## Given text
*** Block opens ***

Quiet Capital is leading the round, with BAM ElevateEarlybird Digital EastGeodesic Capital, Kin Ventures, strategic backers Cisco Investments and ServiceNow, and previous backers Menlo VenturesMaC Venture Capital and Amity Ventures also participating. The round follows on from a $15 million Series A less than a year ago, in June of 2021.

Edge Delta aims its tools at DevOps, site-reliability engineers and security teams — groups that focus on analyzing logs, metrics, events, traces and other large data troves, often in real time, to do their work. The modern architecture of databases makes this complicated, with information potentially distributed across Kubernetes containers, Lambda, ECS and EC2 and more. Typical analytics services are constructed around sending data to the cloud and analyzing it in a centralized way, but this has become an untenable approach the larger the data troves become, especially if the aim is for real-time analytics.

Edge Delta is working in a space that already has a number of significant players, including the likes of Splunk, New Relic and Datadog. In fact, Splunk’s ex-CTO led Menlo’s first investment into Edge Delta, which is saying something about the different approach and its reception among peers in the space. (But Ozan Unlu, the founder and CEO of Edge Delta, was quick to tell me that he doesn’t see his startup as a Splunk direct competitor, something that is sometimes implied: “No, we partner with Splunk to get the most out of it!” he exclaimed.)

*** Block closes ***

## Work instruction 1
Translate this sentence from the Edge Delta text into Spanish: "The round follows on from a $15 million Series A less than a year ago, in June of 2021."
## Work instruction 2
Answer these questions from the Edge Delta text:
(a) How much was the Series A?
(b) Which significant players in the space are named?
(c) Who is the founder and CEO of Edge Delta?
These lines have no connection to the Edge Delta text.

## Items from a dataset
*** Block opens ***

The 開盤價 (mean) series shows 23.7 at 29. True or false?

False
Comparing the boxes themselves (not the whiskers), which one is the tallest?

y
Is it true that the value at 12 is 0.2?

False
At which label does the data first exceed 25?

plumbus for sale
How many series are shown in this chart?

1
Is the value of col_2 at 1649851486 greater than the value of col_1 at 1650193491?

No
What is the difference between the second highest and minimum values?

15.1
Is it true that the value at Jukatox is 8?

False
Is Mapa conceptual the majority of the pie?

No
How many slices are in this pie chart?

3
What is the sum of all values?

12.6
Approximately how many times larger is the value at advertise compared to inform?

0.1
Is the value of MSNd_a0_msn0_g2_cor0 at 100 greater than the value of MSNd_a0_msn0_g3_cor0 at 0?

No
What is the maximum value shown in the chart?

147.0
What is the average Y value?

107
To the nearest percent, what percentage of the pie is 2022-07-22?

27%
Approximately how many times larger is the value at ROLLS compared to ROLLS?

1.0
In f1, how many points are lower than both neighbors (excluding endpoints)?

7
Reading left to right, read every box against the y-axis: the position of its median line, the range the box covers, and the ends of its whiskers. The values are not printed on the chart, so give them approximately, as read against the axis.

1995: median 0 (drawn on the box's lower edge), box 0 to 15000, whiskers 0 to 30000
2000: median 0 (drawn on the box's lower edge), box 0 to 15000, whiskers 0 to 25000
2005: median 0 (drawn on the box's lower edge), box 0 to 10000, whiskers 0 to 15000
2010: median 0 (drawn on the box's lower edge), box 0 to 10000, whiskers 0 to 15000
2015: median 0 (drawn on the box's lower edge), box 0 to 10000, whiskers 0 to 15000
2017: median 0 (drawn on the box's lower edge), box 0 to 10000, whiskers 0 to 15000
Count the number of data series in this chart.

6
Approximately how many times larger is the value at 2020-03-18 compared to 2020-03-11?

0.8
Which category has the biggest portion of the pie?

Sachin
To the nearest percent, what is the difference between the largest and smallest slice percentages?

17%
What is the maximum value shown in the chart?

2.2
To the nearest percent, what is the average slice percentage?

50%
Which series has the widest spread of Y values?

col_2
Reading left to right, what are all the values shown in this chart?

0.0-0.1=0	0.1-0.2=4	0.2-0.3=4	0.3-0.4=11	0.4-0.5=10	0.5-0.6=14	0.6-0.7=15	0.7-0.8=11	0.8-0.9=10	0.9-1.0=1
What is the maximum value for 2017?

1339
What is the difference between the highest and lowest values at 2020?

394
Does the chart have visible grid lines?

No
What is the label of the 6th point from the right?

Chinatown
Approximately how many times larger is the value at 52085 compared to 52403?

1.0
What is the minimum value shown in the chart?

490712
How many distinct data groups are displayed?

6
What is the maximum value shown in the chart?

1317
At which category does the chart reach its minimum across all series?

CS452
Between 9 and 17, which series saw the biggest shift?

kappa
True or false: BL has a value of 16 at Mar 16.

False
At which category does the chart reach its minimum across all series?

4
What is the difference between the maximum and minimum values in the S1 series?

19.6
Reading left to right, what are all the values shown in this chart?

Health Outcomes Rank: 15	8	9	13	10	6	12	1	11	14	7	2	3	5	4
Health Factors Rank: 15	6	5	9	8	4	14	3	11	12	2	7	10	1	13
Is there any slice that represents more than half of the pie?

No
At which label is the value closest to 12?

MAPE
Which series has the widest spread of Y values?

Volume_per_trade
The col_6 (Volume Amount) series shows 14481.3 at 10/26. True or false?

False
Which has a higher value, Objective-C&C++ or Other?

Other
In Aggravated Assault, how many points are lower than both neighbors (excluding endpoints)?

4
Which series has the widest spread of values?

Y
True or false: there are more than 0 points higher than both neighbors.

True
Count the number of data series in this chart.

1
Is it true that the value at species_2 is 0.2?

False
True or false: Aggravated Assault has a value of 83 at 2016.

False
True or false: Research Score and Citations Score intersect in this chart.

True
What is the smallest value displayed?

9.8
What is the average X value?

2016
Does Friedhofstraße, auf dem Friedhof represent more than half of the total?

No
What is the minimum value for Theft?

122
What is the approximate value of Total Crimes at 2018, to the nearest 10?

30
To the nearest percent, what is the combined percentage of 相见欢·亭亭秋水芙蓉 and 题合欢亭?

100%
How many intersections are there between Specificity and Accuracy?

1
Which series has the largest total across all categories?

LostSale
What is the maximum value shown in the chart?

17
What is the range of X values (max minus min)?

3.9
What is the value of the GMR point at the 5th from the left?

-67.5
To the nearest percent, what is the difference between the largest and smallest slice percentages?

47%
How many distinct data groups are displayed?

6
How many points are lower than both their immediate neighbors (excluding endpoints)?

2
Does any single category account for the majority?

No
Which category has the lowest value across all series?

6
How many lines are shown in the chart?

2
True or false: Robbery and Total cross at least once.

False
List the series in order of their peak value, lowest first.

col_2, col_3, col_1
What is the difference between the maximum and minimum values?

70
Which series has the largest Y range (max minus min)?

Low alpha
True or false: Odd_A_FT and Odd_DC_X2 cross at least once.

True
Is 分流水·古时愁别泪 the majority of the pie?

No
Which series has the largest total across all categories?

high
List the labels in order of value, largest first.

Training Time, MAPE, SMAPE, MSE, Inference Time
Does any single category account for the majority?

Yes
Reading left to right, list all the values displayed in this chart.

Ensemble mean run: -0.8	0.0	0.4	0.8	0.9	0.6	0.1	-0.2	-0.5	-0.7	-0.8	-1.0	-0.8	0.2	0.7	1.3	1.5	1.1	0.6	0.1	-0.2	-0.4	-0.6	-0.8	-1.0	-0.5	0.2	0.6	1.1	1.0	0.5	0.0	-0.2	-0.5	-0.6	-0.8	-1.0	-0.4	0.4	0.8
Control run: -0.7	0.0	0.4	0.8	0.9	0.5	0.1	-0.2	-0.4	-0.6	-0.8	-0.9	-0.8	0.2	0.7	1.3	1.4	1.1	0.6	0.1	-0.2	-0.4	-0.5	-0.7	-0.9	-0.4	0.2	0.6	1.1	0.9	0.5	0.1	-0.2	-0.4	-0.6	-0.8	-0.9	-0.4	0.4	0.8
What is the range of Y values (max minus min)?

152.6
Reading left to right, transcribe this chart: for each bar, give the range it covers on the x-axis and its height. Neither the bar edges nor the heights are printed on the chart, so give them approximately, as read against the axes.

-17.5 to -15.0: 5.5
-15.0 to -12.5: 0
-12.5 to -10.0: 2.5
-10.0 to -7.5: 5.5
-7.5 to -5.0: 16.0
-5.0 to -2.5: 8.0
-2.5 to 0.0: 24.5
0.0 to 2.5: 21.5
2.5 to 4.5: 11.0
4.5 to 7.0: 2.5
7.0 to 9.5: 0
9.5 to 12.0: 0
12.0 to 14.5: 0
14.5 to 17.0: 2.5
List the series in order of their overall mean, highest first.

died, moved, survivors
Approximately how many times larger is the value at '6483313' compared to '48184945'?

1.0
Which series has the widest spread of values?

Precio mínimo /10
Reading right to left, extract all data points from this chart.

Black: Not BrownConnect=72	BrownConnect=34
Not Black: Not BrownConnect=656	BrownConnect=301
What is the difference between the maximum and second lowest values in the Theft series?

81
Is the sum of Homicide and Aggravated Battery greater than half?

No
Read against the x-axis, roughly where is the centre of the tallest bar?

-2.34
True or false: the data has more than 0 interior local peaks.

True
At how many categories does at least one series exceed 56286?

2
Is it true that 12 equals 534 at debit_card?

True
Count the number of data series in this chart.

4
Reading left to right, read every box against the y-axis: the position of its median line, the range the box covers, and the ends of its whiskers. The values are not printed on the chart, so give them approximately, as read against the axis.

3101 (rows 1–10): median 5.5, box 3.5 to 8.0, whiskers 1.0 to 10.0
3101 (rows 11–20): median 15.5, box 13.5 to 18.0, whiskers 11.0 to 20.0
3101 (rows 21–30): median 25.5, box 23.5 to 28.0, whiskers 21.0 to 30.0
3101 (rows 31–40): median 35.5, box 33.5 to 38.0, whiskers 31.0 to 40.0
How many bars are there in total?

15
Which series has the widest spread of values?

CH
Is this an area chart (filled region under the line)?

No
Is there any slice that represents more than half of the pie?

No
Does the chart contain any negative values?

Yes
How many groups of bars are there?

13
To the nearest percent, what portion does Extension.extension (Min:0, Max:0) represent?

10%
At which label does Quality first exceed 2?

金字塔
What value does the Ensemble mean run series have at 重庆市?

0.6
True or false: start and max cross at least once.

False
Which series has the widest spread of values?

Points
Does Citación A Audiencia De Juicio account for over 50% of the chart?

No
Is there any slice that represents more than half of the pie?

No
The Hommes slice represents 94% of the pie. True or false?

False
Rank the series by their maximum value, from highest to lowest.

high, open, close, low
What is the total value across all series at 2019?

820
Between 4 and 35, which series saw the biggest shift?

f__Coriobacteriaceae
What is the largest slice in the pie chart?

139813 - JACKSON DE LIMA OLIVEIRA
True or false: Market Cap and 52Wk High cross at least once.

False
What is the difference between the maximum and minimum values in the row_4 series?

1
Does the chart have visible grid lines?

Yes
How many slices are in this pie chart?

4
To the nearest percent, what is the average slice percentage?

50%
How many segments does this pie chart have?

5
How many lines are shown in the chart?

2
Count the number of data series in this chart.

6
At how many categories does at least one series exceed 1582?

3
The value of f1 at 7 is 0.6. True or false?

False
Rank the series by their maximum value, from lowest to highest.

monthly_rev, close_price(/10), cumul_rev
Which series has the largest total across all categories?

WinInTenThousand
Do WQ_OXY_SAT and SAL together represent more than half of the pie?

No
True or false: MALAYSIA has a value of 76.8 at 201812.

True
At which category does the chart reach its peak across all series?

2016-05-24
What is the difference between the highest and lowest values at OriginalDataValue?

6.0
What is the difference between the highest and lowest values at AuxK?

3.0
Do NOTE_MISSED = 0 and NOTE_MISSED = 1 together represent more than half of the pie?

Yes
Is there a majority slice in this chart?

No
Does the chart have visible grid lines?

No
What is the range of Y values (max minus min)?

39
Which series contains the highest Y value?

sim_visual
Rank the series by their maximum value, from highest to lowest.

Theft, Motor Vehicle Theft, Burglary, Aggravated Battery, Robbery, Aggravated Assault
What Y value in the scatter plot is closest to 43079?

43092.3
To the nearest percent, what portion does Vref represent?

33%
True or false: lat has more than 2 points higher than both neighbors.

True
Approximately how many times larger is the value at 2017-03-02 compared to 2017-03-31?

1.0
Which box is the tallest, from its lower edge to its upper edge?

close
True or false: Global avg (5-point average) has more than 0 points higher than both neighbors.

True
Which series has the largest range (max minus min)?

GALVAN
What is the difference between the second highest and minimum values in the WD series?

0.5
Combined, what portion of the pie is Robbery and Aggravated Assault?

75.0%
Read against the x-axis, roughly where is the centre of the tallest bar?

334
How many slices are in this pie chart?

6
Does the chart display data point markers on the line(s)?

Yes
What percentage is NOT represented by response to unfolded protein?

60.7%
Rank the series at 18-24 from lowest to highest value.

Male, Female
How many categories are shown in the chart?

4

*** Block closes ***

## Problem solution 1
La ronda llega tras una Serie A de 15 millones de dólares hace menos de un año, en junio de 2021.

## Problem solution 2
(a) $15 million
(b) Splunk, New Relic and Datadog
(c) Ozan Unlu